# Homework Help: Question on Thermodynamics (adiabatic and isothermal expansions)

1. Jan 29, 2008

### runciblesp00n

1. The problem statement, all variables and given/known data

A cubic metre of air at 0degreesC and 1 atm is compressed reversibly to 10 atm.

(a) What is the final temperature if it is compressed adiabatically?

(b) How much heat must be removed if it is compressed isothermally?

I understand what the two different terms mean, but I just don't seem to be able to answer this for some reason.
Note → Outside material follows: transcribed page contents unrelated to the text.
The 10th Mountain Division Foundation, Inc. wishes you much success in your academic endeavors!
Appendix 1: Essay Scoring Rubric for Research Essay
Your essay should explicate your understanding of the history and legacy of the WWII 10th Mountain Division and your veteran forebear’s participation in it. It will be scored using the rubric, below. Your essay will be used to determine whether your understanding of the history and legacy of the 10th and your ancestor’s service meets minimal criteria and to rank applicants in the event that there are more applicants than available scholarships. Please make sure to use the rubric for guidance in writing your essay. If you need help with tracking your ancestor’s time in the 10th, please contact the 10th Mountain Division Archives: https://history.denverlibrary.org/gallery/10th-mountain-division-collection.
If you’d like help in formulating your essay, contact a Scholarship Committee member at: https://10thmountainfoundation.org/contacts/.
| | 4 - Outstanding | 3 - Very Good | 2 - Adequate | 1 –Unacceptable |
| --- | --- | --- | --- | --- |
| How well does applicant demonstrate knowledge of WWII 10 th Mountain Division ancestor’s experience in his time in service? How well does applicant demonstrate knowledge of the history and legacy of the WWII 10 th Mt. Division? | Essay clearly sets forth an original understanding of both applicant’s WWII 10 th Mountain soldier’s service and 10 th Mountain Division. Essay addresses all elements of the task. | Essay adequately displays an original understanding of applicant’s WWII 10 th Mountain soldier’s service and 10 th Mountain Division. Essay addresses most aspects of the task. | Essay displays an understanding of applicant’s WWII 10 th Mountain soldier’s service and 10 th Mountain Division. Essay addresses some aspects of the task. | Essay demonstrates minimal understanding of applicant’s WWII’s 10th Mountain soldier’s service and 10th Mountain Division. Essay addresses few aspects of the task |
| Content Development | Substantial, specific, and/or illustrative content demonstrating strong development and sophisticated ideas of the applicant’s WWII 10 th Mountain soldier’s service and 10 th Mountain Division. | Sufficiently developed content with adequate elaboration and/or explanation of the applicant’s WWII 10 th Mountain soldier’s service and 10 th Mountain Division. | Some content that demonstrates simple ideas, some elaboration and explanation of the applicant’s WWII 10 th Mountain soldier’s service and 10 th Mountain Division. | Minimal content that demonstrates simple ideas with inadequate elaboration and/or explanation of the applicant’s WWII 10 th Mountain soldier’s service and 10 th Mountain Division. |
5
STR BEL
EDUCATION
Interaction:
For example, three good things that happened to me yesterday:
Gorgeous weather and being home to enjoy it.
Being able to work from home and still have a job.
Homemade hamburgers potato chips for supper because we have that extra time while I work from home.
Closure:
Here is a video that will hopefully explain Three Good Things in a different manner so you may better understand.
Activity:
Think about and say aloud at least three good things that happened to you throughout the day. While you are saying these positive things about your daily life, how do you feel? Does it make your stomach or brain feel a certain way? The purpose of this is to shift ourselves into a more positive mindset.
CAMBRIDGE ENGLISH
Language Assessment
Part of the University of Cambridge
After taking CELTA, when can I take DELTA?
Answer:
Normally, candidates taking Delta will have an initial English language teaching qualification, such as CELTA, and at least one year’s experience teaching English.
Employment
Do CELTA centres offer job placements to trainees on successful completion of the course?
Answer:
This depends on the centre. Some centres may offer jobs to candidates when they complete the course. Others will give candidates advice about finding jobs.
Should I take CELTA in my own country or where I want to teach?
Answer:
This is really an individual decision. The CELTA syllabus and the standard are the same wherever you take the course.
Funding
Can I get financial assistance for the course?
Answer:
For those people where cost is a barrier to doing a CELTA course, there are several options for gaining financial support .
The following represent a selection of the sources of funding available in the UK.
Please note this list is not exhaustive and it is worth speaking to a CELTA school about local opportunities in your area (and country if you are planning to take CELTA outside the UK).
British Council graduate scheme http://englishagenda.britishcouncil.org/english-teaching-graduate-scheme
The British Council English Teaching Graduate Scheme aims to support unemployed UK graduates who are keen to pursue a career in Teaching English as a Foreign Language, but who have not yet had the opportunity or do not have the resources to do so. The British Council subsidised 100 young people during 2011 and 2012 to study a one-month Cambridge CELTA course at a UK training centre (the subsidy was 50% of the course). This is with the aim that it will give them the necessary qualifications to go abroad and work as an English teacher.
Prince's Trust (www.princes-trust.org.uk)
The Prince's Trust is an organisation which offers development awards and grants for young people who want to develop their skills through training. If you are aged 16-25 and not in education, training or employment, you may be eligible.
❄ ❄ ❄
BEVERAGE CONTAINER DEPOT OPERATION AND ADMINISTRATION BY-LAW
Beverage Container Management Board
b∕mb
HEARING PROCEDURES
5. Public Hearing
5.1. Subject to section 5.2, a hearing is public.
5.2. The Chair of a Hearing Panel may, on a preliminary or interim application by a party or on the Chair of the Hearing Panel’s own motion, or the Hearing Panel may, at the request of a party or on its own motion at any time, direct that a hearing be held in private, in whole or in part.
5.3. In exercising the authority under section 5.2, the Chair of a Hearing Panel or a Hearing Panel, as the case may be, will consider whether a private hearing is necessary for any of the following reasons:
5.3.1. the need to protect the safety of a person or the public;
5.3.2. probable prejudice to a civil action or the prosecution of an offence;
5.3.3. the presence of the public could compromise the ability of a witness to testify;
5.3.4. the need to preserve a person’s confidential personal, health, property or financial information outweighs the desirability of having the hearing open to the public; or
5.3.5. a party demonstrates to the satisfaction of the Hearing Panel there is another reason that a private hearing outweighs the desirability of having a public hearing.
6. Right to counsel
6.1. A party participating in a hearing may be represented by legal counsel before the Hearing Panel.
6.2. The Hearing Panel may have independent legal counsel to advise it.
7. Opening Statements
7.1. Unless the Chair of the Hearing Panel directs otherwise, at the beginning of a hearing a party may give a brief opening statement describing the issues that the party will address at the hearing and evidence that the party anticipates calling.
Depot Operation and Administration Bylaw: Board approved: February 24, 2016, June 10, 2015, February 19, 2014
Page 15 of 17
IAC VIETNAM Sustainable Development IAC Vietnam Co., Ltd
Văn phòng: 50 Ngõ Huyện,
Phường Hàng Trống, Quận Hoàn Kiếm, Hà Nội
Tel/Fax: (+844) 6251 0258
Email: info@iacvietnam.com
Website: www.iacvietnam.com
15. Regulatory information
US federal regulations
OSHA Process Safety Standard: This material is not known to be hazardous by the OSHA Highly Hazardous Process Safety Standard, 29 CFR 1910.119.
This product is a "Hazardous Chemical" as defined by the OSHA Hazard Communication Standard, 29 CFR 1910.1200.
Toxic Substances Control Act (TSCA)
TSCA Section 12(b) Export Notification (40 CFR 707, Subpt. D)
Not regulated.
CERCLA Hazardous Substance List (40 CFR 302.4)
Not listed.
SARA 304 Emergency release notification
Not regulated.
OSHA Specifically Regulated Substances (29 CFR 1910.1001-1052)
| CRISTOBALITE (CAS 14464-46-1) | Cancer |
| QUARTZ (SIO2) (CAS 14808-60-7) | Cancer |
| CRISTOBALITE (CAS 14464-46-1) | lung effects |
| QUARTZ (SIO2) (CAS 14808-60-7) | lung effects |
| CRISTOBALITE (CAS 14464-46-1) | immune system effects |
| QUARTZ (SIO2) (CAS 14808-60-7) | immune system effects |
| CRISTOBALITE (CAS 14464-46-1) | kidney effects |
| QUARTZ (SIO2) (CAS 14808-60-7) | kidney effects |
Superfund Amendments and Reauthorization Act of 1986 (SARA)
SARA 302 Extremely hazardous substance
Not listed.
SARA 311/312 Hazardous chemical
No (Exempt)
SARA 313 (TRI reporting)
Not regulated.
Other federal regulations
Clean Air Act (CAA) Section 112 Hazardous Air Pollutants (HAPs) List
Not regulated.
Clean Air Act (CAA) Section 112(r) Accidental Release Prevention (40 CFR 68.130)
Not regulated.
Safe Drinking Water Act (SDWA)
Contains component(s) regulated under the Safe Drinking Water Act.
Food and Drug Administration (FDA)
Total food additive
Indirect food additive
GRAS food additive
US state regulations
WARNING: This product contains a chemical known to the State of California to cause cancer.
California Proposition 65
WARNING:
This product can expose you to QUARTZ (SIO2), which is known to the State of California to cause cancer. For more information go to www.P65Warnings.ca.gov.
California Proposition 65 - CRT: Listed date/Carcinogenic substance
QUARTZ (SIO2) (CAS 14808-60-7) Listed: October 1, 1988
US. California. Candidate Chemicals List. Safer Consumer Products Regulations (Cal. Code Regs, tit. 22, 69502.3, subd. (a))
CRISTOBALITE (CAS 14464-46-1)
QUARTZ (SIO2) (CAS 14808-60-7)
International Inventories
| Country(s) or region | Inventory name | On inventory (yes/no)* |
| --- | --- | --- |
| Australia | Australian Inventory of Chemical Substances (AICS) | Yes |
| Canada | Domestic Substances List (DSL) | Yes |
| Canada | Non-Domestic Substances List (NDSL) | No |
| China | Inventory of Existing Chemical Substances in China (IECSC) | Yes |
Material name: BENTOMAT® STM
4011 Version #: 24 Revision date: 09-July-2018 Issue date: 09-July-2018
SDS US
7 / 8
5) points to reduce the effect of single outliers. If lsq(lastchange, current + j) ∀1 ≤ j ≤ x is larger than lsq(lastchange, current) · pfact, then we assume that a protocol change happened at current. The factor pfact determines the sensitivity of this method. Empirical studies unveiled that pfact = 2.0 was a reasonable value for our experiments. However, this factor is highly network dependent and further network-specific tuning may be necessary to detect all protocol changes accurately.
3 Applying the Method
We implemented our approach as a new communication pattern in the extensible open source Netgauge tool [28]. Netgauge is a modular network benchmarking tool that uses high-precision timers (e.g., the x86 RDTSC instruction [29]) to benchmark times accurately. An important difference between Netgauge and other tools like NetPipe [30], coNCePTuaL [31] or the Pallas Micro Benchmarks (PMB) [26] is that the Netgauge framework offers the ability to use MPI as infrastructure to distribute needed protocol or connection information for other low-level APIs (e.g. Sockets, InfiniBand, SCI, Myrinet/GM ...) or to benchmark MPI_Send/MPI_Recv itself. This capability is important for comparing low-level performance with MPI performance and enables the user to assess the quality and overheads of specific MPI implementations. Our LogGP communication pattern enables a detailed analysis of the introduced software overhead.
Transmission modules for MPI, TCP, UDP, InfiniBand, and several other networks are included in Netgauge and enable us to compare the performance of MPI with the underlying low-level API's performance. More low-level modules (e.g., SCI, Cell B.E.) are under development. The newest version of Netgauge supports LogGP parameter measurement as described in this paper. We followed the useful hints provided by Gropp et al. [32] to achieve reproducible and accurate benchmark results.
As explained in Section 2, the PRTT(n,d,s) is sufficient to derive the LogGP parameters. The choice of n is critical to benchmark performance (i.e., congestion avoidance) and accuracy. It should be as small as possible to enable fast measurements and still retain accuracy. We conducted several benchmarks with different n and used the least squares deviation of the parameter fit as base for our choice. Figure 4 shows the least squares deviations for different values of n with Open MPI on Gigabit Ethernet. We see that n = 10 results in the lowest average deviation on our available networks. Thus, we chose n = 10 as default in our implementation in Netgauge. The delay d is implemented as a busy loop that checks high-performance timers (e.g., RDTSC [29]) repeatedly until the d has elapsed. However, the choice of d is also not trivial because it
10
If someone could explain how to go about answering it that would be really helpful!

Thanks

2. Relevant equations

3. The attempt at a solution

For (a) I tried to use the relationship that T^gamma x p ^ (1-gamma) is constant, where gamma = Cp/Cv, but that didn't work at all.

For (b) I thought I'd take dU = -pdV and integrate it with respect to dV with p = 1/V but (obviously I guess) this didn't really work.

Any help in the way of what method to use, etc, is appreciated!

Thanks

2. Jan 29, 2008

### Andrew Mason

It should work. Try using:

$$PV^{\gamma} = K$$

to find the new volume and then apply PV=nRT to work out the new temperature.

What are you using for $\gamma$ ?

I get T2 = (10/5.18)*273 = 527 K.

If it is isothermal, does U change? So how is the heat released related to the work done? Use the first law: dQ = dU + PdV

The question is not clear whether you are to compress it to the same volume or pressure as in the adiabatic case. If you assume it is to be compressed to the 10 atm, it is just a matter of applying PV=nRT to find V where T is constant. If you compress to the same volume as in the adiabatic case, use that volume.

Possible shortcut to consider: If the volume is to be compressed to 5.18 L, (same as the adiabatic case) how much heat is removed to bring the air down to 273K after you adiabatically compress it? Is that equivalent to an isothermal path (assuming the heat capacity does not depend on temperature)?

AM

Last edited: Jan 29, 2008